SELECTED EXTRACT>
I am setting up a Flask-RESTful service and have user authentication working. The method that I'm using is:
def generate_auth_token(username, expiration=600):
gen_serial = Serializer(secret_key, expires_in=expiration)
return gen_serial.dumps({'username': username})
I pass the token to the user as follows:
class token(Resource):
decorators = [auth.login_required]
def post(self):
username = g.user
return_token = generate_auth_token(username)
return {'token':return_token.decode()}, 200
And the token is then verified as such so that it does not need to be stored server side:
def verify_auth_token(auth_token):
serial = Serializer(secret_key)
try:
data = serial.loads(auth_token)
except SignatureExpired:
return None
except BadSignature:
return None
serial_user = data['username']
return serial_user
This seems to work well, however I am unsure how to logout the user before the expiration is expired without storing the token serverside. My thought was to pass back a garbage token when the user elects to logout, but I don't think this is an elegant or secure solution.
Any tips would be really helpful!
Rather than a garbage token simply encode no data:
def generate_auth_token(username=None, expiration=600):
gen_serial = Serializer(secret_key, expires_in=expiration)
data = {'username': username} if username is not None else {}
return gen_serial.dumps(data)
Then you can have an invalidate endpoint that requires a login and returns a token without a username:
def invalidate(self):
return_token = generate_auth_token()
return {'token':return_token.decode()}, 200
At that point, you can just handle the possibly missing username field:
def verify_auth_token(auth_token):
serial = Serializer(secret_key)
try:
data = serial.loads(auth_token)
except SignatureExpired:
return None
except BadSignature:
return None
serial_user = data.get('username')
return serial_user

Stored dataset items
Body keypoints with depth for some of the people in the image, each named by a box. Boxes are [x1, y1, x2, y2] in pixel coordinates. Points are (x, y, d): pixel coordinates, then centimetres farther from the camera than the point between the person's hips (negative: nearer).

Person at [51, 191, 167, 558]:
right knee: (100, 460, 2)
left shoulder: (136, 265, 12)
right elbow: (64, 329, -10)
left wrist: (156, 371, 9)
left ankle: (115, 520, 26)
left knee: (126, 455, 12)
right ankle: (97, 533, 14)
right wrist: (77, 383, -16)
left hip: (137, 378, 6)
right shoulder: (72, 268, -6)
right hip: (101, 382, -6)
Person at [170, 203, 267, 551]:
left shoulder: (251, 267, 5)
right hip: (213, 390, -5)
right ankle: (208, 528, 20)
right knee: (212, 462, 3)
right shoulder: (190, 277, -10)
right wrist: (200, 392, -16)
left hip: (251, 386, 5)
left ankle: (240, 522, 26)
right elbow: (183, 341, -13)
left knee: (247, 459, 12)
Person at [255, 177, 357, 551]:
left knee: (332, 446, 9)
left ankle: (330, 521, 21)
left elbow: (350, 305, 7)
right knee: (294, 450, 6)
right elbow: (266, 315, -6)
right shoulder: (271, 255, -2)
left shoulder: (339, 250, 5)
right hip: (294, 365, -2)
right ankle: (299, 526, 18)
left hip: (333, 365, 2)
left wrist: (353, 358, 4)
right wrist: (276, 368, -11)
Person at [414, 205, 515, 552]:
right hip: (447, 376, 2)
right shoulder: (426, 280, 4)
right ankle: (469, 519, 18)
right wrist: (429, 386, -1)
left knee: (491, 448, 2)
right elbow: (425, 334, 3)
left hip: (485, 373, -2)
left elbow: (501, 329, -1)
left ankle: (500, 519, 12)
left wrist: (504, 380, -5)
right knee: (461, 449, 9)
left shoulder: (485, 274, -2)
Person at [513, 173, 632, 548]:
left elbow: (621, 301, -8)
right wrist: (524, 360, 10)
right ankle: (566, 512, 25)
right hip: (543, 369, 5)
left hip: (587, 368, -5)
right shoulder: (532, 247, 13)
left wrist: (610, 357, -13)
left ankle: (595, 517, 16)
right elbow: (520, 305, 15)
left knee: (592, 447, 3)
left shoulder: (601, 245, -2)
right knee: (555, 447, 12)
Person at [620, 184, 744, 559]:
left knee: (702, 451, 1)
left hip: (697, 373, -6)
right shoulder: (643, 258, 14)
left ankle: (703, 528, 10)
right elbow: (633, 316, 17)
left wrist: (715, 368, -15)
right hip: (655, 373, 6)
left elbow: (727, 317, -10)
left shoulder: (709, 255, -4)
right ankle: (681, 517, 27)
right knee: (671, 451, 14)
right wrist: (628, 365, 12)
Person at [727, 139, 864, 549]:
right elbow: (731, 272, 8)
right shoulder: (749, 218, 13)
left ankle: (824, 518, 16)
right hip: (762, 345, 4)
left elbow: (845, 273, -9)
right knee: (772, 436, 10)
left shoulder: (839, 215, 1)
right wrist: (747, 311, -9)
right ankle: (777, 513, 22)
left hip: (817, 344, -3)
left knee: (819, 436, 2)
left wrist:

PROBLEM> How would this sentence from the thread on Flask token logout read in Spanish: "My thought was to pass back a garbage token when the user elects to logout, but I don't think this is an elegant or secure solution."?

RESPONSE BELOW> Mi idea era devolver un token basura cuando el usuario decidiera cerrar sesión, pero no creo que sea una solución elegante ni segura.